OpenAI CFO Raises Doubts Over Altman’s $600B Spending Plan and Ambitious 2026 IPO Target

OpenAI is reportedly facing a high-stakes internal debate over two of the biggest decisions a fast-growing AI company can make: when to go public and how aggressively to spend on the infrastructure needed to power its models.

According to Reuters, citing a report from The Information, OpenAI CFO Sarah Friar has raised concerns about CEO Sam Altman’s goal of pursuing an initial public offering as early as the fourth quarter of 2026. The same reporting says Friar also questioned the scale of OpenAI’s planned outlays, which could reach as much as $600 billion over the next five years.

The heart of the disagreement appears to be a practical question of readiness versus ambition. The report says Friar told some colleagues earlier this year that OpenAI may not be prepared for a 2026 IPO, pointing to the substantial organizational and procedural work that typically needs to be completed before a company can list its shares publicly. In other words, the issue isn’t only whether an IPO is desirable, but whether the timeline is realistic given what still needs to be built internally.

Spending is the other pressure point. Reuters’ summary of the report says Friar questioned whether OpenAI truly needs to spend at such an immense level on AI servers and data center capacity in the coming years. She also reportedly raised concerns about whether revenue growth—especially if it slows—would be strong enough to justify and sustain those commitments.

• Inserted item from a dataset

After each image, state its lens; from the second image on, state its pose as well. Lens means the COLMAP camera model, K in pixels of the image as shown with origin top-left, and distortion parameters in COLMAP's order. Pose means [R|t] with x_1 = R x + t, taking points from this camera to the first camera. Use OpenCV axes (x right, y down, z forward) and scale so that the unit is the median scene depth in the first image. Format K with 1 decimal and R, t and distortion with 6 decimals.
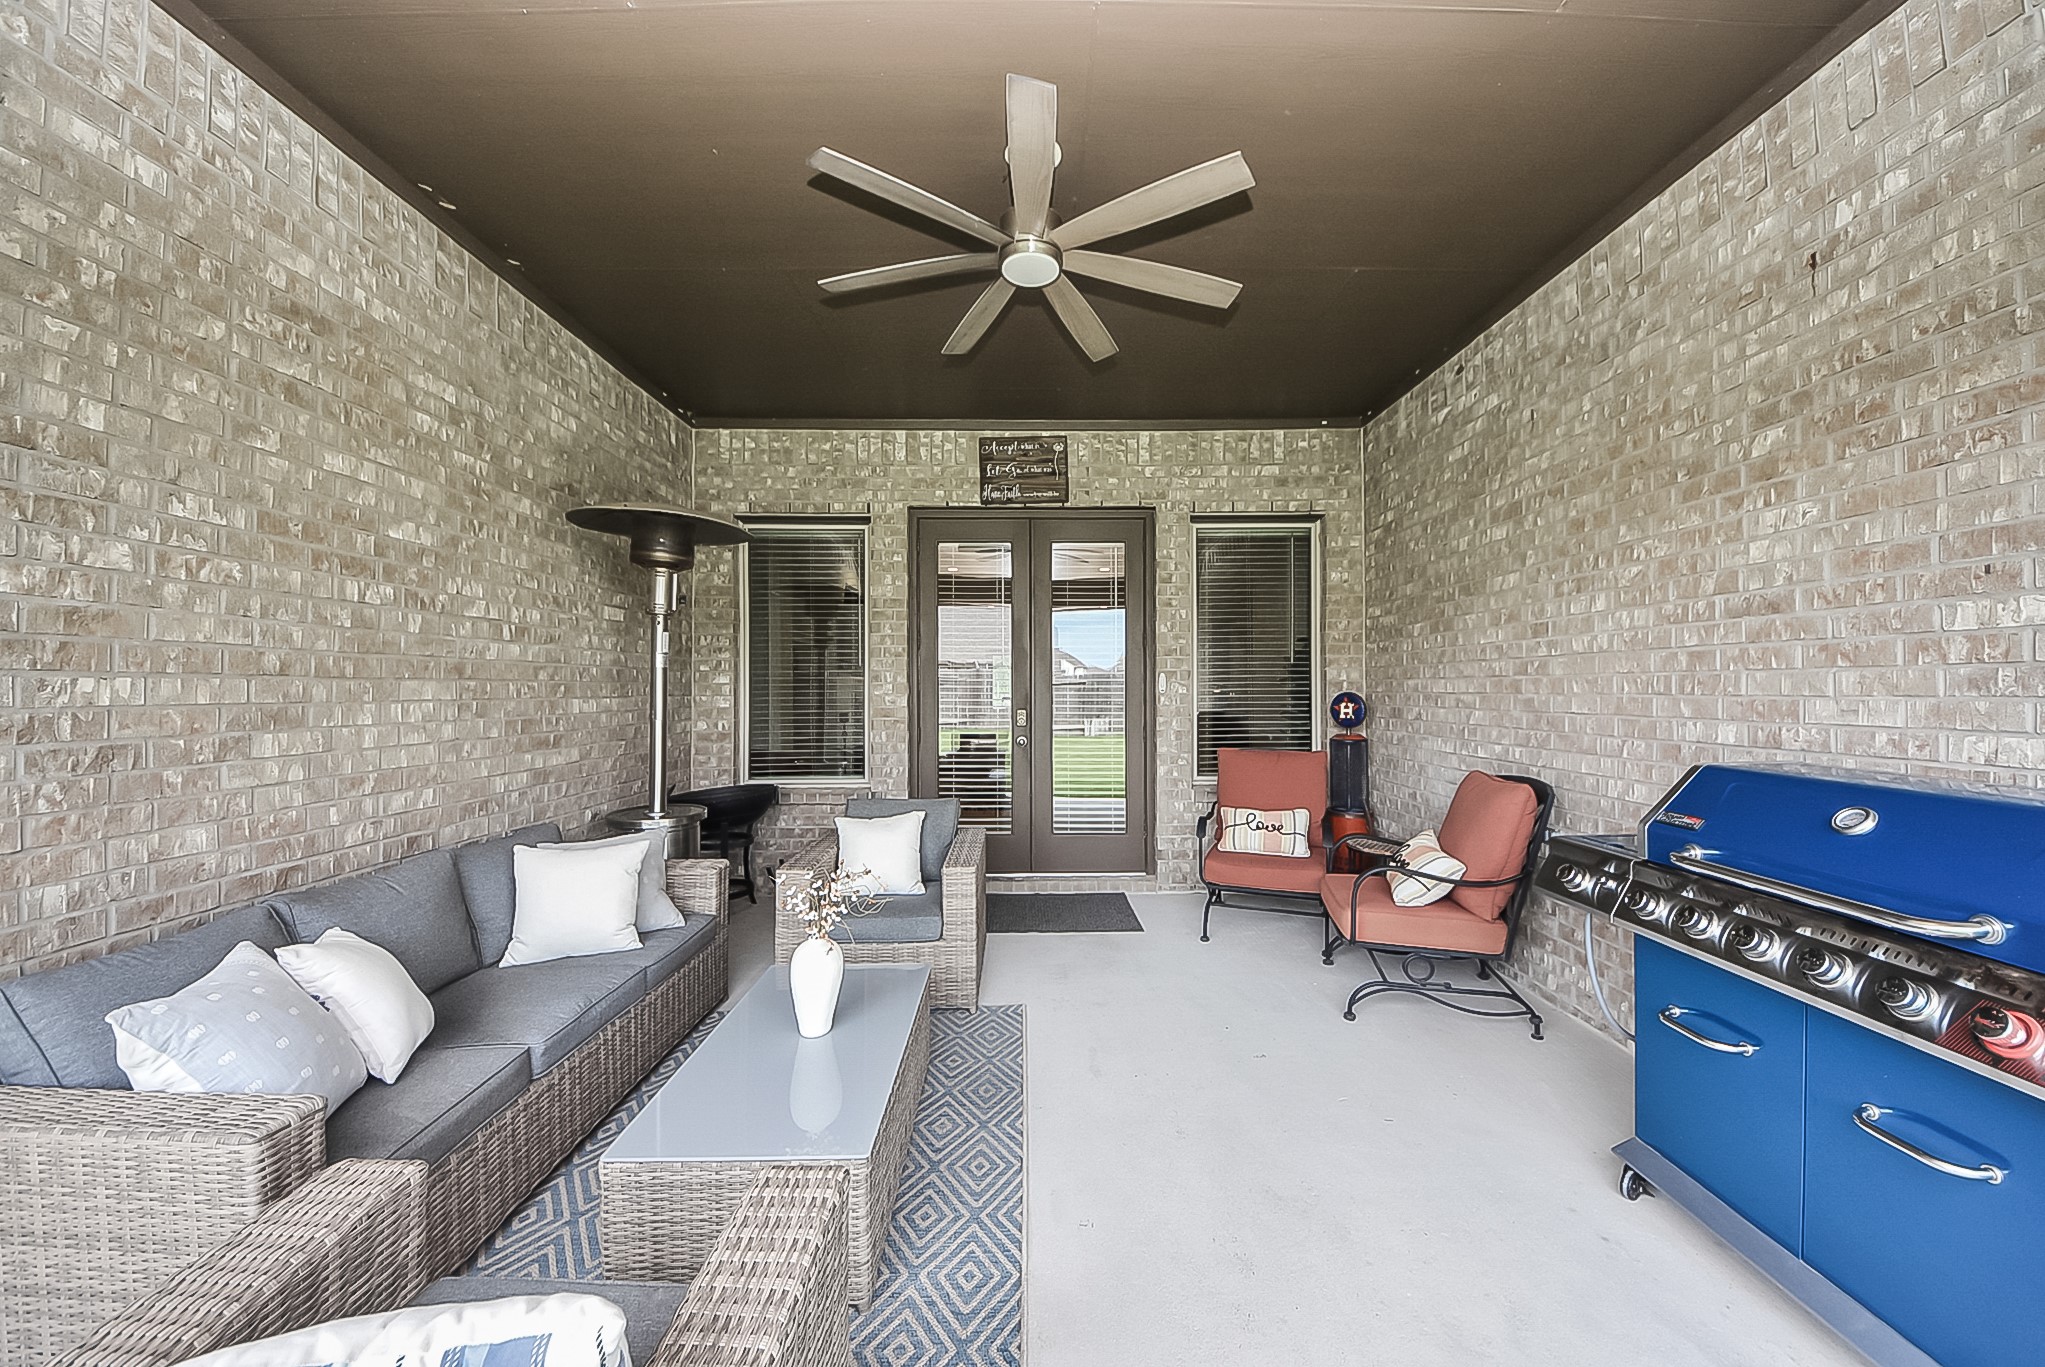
lens RADIAL K [[717.3, 0, 1013.7], [0, 717.3, 708.7], [0, 0, 1]] dist [0.057046, -0.000148]
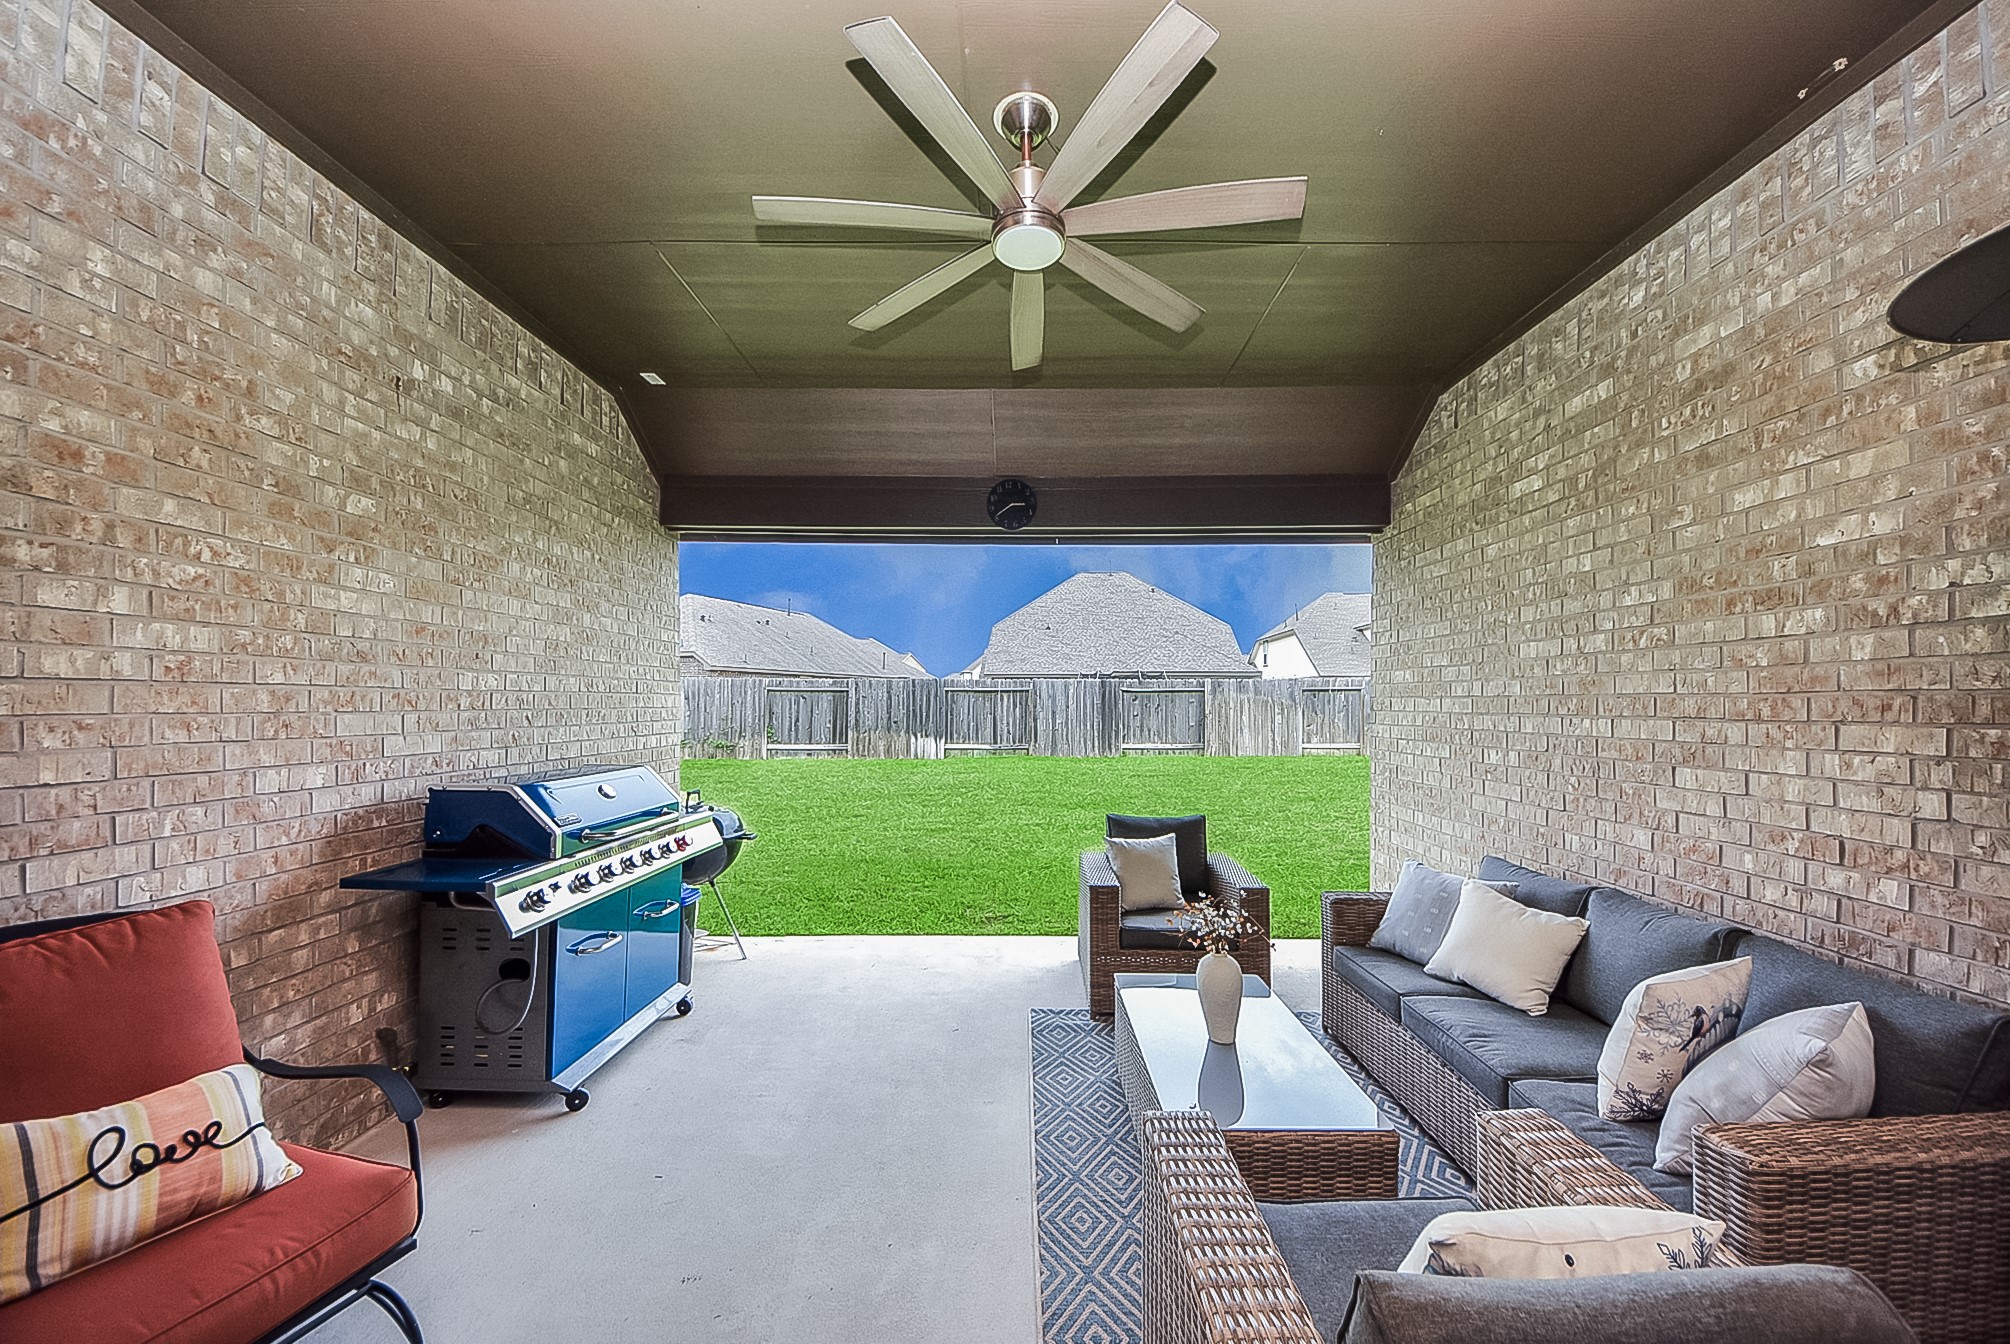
lens RADIAL K [[701.1, 0, 1008.6], [0, 701.1, 660.7], [0, 0, 1]] dist [0.075030, -0.026595]
pose [[-0.999999, -0.000628, -0.001567, 0.049688], [-0.000580, 0.999546, -0.030123, -0.090111], [0.001585, -0.030122, -0.999545, 1.967980]]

The report frames Altman as pushing an aggressive timetable for a public debut, while Friar is portrayed as urging caution on both timing and the financial risk of locking in massive infrastructure spending too far ahead of demand. It also notes that OpenAI would be planning to fund data center buildouts in advance to secure capacity it expects to need.

Reuters added additional financial context, reporting that OpenAI recently closed a funding round with $122 billion in committed capital and assigning the company a reported valuation of $852 billion. Reuters also cited The Information for another eye-catching figure: OpenAI is said to be generating around $2 billion in revenue per month.

Despite the attention the report has sparked, there’s an important caveat: OpenAI has not confirmed the IPO timeline described. Reuters said it could not independently verify the details, and that OpenAI did not immediately respond to a request for comment. That leaves the claims about a 2026 IPO target and the full magnitude of the spending plan in the realm of third-party reporting rather than official company guidance.

What is clear, though, is that OpenAI remains in an intense investment phase where access to computing power and infrastructure can determine how quickly products scale and how competitive the underlying AI models remain. Recent reports also indicate OpenAI has been reshuffling parts of its leadership team, underscoring that the organization is evolving quickly as it handles rapid growth, high operational demands, and major strategic decisions.

For now, the clearest takeaway from the reporting is this: OpenAI’s leadership is reportedly weighing an ambitious IPO timeline against the realities of company readiness and the sustainability of massive long-term AI infrastructure spending—two factors that could shape the company’s future as much as the technology itself.